> TASK GOAL
Write out, precisely and in full, each line of the material.

********************

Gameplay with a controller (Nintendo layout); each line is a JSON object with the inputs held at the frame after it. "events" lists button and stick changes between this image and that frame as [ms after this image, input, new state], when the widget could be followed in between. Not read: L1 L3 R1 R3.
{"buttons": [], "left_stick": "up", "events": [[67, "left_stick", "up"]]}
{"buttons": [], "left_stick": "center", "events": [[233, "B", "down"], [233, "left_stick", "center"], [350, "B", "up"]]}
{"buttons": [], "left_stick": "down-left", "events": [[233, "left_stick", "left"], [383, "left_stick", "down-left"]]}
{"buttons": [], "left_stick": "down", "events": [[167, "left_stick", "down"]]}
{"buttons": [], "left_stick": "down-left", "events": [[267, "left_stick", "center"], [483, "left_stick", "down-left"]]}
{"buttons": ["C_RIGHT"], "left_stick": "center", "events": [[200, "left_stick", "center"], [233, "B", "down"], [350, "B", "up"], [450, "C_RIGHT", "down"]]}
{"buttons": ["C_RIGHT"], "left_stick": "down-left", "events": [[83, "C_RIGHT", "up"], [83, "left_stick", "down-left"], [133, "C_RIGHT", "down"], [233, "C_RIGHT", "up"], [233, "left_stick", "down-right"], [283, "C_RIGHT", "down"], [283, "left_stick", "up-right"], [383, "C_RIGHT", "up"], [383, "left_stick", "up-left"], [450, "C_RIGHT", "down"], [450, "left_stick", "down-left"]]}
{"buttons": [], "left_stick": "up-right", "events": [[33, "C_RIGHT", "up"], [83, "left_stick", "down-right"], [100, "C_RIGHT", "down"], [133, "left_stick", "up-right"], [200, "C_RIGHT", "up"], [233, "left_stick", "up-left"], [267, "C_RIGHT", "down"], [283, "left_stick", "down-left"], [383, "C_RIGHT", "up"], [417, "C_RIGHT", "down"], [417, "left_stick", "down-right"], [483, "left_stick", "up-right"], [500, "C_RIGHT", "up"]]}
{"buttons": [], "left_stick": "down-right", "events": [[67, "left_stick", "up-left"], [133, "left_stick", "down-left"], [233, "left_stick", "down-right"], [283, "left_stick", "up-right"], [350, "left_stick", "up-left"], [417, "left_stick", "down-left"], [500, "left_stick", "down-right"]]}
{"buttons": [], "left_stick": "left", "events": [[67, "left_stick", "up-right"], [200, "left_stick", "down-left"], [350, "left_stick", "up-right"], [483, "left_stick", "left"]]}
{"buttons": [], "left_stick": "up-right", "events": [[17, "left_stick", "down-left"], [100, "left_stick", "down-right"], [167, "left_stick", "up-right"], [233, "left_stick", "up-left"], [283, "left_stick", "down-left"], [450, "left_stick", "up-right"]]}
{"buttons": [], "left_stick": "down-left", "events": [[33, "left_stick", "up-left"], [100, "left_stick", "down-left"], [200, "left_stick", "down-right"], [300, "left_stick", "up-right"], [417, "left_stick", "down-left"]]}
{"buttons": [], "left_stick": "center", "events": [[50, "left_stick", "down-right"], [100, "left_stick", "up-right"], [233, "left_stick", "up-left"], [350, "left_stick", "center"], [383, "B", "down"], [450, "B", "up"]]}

********************

> SOLUTION FOR THIS EXERCISE
Gameplay with a controller (Nintendo layout); each line is a JSON object with the inputs held at the frame after it. "events" lists button and stick changes between this image and that frame as [ms after this image, input, new state], when the widget could be followed in between. Not read: L1 L3 R1 R3.
{"buttons": [], "left_stick": "up", "events": [[67, "left_stick", "up"]]}
{"buttons": [], "left_stick": "center", "events": [[233, "B", "down"], [233, "left_stick", "center"], [350, "B", "up"]]}
{"buttons": [], "left_stick": "down-left", "events": [[233, "left_stick", "left"], [383, "left_stick", "down-left"]]}
{"buttons": [], "left_stick": "down", "events": [[167, "left_stick", "down"]]}
{"buttons": [], "left_stick": "down-left", "events": [[267, "left_stick", "center"], [483, "left_stick", "down-left"]]}
{"buttons": ["C_RIGHT"], "left_stick": "center", "events": [[200, "left_stick", "center"], [233, "B", "down"], [350, "B", "up"], [450, "C_RIGHT", "down"]]}
{"buttons": ["C_RIGHT"], "left_stick": "down-left", "events": [[83, "C_RIGHT", "up"], [83, "left_stick", "down-left"], [133, "C_RIGHT", "down"], [233, "C_RIGHT", "up"], [233, "left_stick", "down-right"], [283, "C_RIGHT", "down"], [283, "left_stick", "up-right"], [383, "C_RIGHT", "up"], [383, "left_stick", "up-left"], [450, "C_RIGHT", "down"], [450, "left_stick", "down-left"]]}
{"buttons": [], "left_stick": "up-right", "events": [[33, "C_RIGHT", "up"], [83, "left_stick", "down-right"], [100, "C_RIGHT", "down"], [133, "left_stick", "up-right"], [200, "C_RIGHT", "up"], [233, "left_stick", "up-left"], [267, "C_RIGHT", "down"], [283, "left_stick", "down-left"], [383, "C_RIGHT", "up"], [417, "C_RIGHT", "down"], [417, "left_stick", "down-right"], [483, "left_stick", "up-right"], [500, "C_RIGHT", "up"]]}
{"buttons": [], "left_stick": "down-right", "events": [[67, "left_stick", "up-left"], [133, "left_stick", "down-left"], [233, "left_stick", "down-right"], [283, "left_stick", "up-right"], [350, "left_stick", "up-left"], [417, "left_stick", "down-left"], [500, "left_stick", "down-right"]]}
{"buttons": [], "left_stick": "left", "events": [[67, "left_stick", "up-right"], [200, "left_stick", "down-left"], [350, "left_stick", "up-right"], [483, "left_stick", "left"]]}
{"buttons": [], "left_stick": "up-right", "events": [[17, "left_stick", "down-left"], [100, "left_stick", "down-right"], [167, "left_stick", "up-right"], [233, "left_stick", "up-left"], [283, "left_stick", "down-left"], [450, "left_stick", "up-right"]]}
{"buttons": [], "left_stick": "down-left", "events": [[33, "left_stick", "up-left"], [100, "left_stick", "down-left"], [200, "left_stick", "down-right"], [300, "left_stick", "up-right"], [417, "left_stick", "down-left"]]}
{"buttons": [], "left_stick": "center", "events": [[50, "left_stick", "down-right"], [100, "left_stick", "up-right"], [233, "left_stick", "up-left"], [350, "left_stick", "center"], [383, "B", "down"], [450, "B", "up"]]}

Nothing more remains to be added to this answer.